MATERIAL FOR THIS TASK:
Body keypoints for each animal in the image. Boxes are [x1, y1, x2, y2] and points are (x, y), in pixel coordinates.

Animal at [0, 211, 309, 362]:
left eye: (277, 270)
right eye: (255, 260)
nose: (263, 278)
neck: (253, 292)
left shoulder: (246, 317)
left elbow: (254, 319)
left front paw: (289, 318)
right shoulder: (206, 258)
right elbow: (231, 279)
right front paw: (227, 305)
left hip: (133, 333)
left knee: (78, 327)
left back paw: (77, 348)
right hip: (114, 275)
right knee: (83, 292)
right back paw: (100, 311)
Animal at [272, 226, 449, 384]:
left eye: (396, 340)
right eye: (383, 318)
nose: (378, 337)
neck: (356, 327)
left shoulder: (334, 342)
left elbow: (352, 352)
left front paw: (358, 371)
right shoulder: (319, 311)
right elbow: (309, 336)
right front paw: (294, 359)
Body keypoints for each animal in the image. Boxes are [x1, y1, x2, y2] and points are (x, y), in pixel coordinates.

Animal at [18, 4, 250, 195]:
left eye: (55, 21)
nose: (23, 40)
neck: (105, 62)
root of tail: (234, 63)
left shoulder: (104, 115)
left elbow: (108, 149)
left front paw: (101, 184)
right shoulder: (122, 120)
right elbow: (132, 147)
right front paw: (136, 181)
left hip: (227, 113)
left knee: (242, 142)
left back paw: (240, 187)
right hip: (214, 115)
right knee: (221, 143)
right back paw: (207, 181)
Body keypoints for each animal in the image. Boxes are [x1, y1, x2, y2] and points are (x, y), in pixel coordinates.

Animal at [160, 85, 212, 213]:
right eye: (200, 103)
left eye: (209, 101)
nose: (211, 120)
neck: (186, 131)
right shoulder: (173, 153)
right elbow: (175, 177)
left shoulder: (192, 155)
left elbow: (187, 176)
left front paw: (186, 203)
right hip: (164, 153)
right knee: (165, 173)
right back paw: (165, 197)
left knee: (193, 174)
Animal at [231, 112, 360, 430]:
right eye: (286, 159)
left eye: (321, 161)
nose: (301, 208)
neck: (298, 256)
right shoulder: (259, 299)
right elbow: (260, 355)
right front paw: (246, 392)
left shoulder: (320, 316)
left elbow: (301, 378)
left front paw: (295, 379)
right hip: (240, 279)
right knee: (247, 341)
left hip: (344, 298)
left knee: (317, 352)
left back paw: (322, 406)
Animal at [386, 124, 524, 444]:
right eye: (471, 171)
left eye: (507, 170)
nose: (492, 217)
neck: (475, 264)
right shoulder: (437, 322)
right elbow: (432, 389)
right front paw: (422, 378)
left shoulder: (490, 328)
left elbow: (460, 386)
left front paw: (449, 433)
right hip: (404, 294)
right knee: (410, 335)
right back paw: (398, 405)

* * *

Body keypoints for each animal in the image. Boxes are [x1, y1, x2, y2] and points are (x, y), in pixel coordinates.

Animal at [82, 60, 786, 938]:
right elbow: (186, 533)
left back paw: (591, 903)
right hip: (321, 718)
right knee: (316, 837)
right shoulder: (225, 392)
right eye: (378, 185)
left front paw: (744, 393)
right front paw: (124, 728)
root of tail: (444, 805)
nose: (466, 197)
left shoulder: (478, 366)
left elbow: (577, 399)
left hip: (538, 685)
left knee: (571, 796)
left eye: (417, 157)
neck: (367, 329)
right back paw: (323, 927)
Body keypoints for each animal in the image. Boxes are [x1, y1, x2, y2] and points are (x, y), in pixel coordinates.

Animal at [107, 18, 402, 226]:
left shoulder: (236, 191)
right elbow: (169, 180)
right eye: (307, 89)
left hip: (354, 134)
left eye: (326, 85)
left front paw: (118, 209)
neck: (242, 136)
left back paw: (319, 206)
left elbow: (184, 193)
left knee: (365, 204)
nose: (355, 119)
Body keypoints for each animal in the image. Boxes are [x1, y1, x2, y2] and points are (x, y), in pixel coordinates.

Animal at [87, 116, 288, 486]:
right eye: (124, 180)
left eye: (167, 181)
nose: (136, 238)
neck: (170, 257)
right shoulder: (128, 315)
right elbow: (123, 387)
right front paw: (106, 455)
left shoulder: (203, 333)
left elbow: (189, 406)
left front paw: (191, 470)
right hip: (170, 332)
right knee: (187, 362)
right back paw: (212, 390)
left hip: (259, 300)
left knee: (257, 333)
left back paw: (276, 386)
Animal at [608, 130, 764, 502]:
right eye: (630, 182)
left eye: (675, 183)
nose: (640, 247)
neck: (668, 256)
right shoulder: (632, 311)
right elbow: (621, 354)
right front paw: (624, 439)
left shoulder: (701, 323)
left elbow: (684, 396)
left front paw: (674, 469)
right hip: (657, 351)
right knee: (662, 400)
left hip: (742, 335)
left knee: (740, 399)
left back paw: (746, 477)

PROBLEM DESCRIPTION:
Starting with the line with "root of tail: (234, 63)" above and going on through the line with "right back paw: (207, 181)", transcribe every line exactly, both ends included, and add nothing.

WORKED SOLUTION:
root of tail: (234, 63)
left shoulder: (104, 115)
left elbow: (108, 149)
left front paw: (101, 184)
right shoulder: (122, 120)
right elbow: (132, 147)
right front paw: (136, 181)
left hip: (227, 113)
left knee: (242, 142)
left back paw: (240, 187)
right hip: (214, 115)
right knee: (221, 143)
right back paw: (207, 181)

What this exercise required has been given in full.